EIB East Africa head Catherine Collin. FILE PHOTO | NMG 

The European Investment Bank (EIB) has cancelled a Sh19.5 billion loan offer to a firm partly owned by Centum Investments over viability and environmental concerns raised by lobbies.

The EIB East Africa head Catherine Collin had last year said the €155 million (Sh19.5 billion) generation financing package to Akiira Geothermal Ltd “will be finalised soon.”

The Centum consortium was expected to contribute Sh11.7 billion or 30 per cent of the project’s cost of Sh39 billion while the rest would be funded through commercial loans.


The EIB Deputy Head of Division Joan Manuel Sterlin Balenciaga, however, said in communique dated October 10: “After careful consideration and due to the fact that the EIB has seen no progress on the Akiira Geothermal expansion project over the past three years, the EIB has formally decided not to pursue the appraisal of the project.”

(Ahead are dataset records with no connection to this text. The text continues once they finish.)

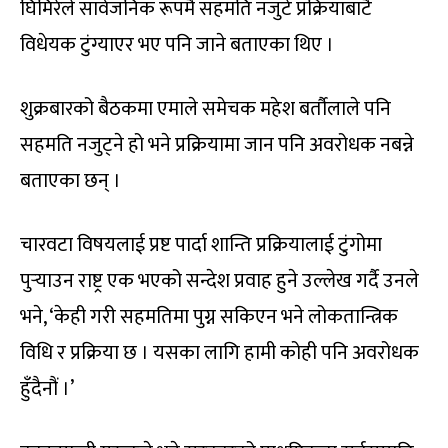
घिमिरेले सार्वजनिक रूपमै सहमति नजुटे प्रक्रियाबाटै
विधेयक टुंग्याएर भए पनि जाने बताएका थिए ।
शुक्रबारको बैठकमा एमाले समेचक महेश बर्तौलाले पनि
सहमति नजुट्ने हो भने प्रक्रियामा जान पनि अवरोधक नबन्ने
बताएका छन् ।
चारवटा विषयलाई प्रष्ट पार्दा शान्ति प्रक्रियालाई टुंगोमा
पुर्‍याउन राष्ट्र एक भएको सन्देश प्रवाह हुने उल्लेख गर्दै उनले
भने, ‘केही गरी सहमतिमा पुग्न सकिएन भने लोकतान्त्रिक
विधि र प्रक्रिया छ । यसका लागि हामी कोही पनि अवरोधक
हुँदैनौं ।’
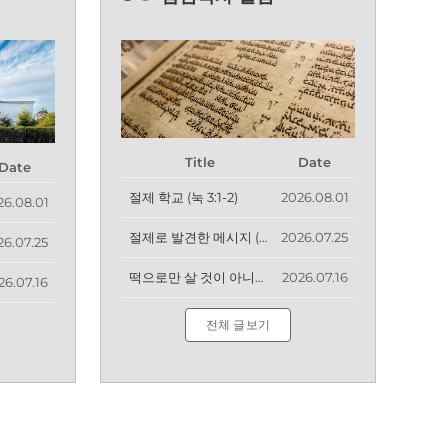
Title
Date
Date
절제 학교 (눅 3:1-2)
2026.08.01
26.08.01
절제로 발견한 메시지 (출 2:11-22)
2026.07.25
26.07.25
떡으로만 살 것이 아니라 (눅 4:1-4)
2026.07.16
26.07.16
전체 글보기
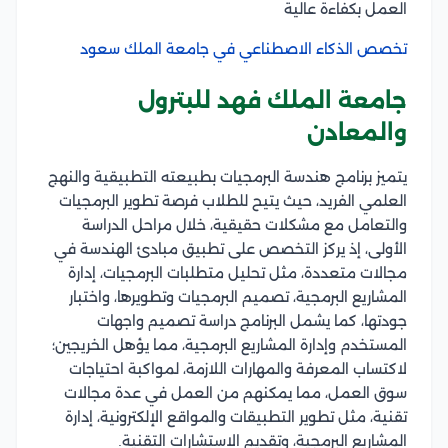
العمل بكفاءة عالية
تخصص الذكاء الاصطناعي في جامعة الملك سعود
جامعة الملك فهد للبترول
والمعادن
يتميز برنامج هندسة البرمجيات بطبيعته التطبيقية والنهج
العلمي الفريد، حيث يتيح للطلاب فرصة تطوير البرمجيات
والتعامل مع مشكلات حقيقية، خلال مراحل الدراسة
الأولى، إذ يركز التخصص على تطبيق مبادئ الهندسة في
مجالات متعددة، مثل تحليل متطلبات البرمجيات، إدارة
المشاريع البرمجية، تصميم البرمجيات وتطويرها، واختبار
جودتها، كما يشمل البرنامج دراسة تصميم واجهات
المستخدم وإدارة المشاريع البرمجية، مما يؤهل الخريجين؛
لاكتساب المعرفة والمهارات اللازمة، لمواكبة احتياجات
سوق العمل، مما يمكنهم من العمل في عدة مجالات
تقنية، مثل تطوير التطبيقات والمواقع الإلكترونية، إدارة
المشاريع البرمجية، وتقديم الاستشارات التقنية.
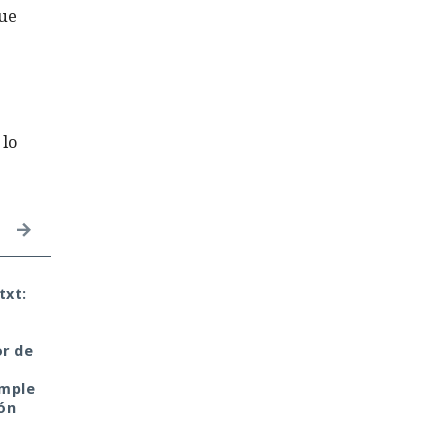
que
 lo
txt:
Era demasiado pronto
El DHS intentó accede
para dar por muerto a
a chats privados de
Next.js: la versión 16.3
Signal, pero un tribuna
or de
pulveriza los récords de
rechazó rápidamente 
rendimiento.
petición
imple
ón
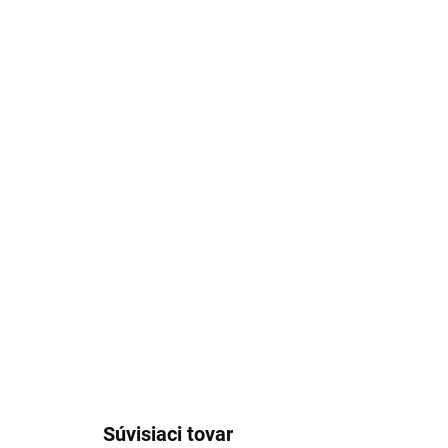
Stiahnuť obrázok
Súvisiaci tovar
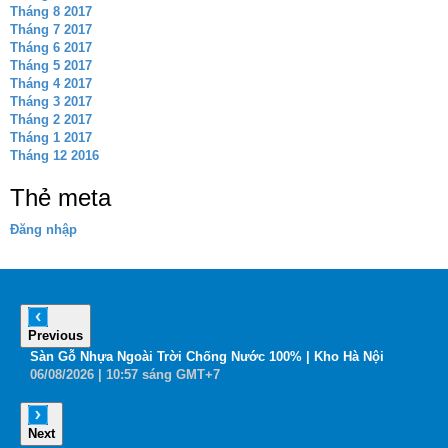
Tháng 8 2017
Tháng 7 2017
Tháng 6 2017
Tháng 5 2017
Tháng 4 2017
Tháng 3 2017
Tháng 2 2017
Tháng 1 2017
Tháng 12 2016
Thẻ meta
Đăng nhập
Previous
6
Sàn Gỗ Nhựa Ngoài Trời Chống Nước 100% | Kho Hà Nội
B
06
/08
/2026
| 10:57 sáng GMT+7
0
Next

“The project has been withdrawn from the EIB’s website and the project sponsors have been informed,” said Mr Balenciaga.


The power project is based in Akiira Valley in Naivasha and would have a capacity of 70 megawatts upon completion. Centum Investments owns a 37.5 per cent equity stake in the Akiira consortium, with the remaining 62.5 per cent owned by American firms Ram Energy, Marine Power, and Danish company Frontier Markets.

It is the first phase of the development of a 140-megawatt geothermal plant.

“The EIB has taken all the allegations extremely seriously and will make every effort to ensure that EIB’s environmental and social standards are respected throughout all of its projects,” said Mr Balenciaga.

The International Accountability Project (IAP), a human rights organisation, and its partners welcomed the decision saying the affected communities in RAPland, Suswa and Loroppil had for months raised objection to the project over environmental concerns.

“This decision is worth celebrating because ultimately, the EIB listened and acted,” John Mwebe of the International Accountability Project told the Business Daily.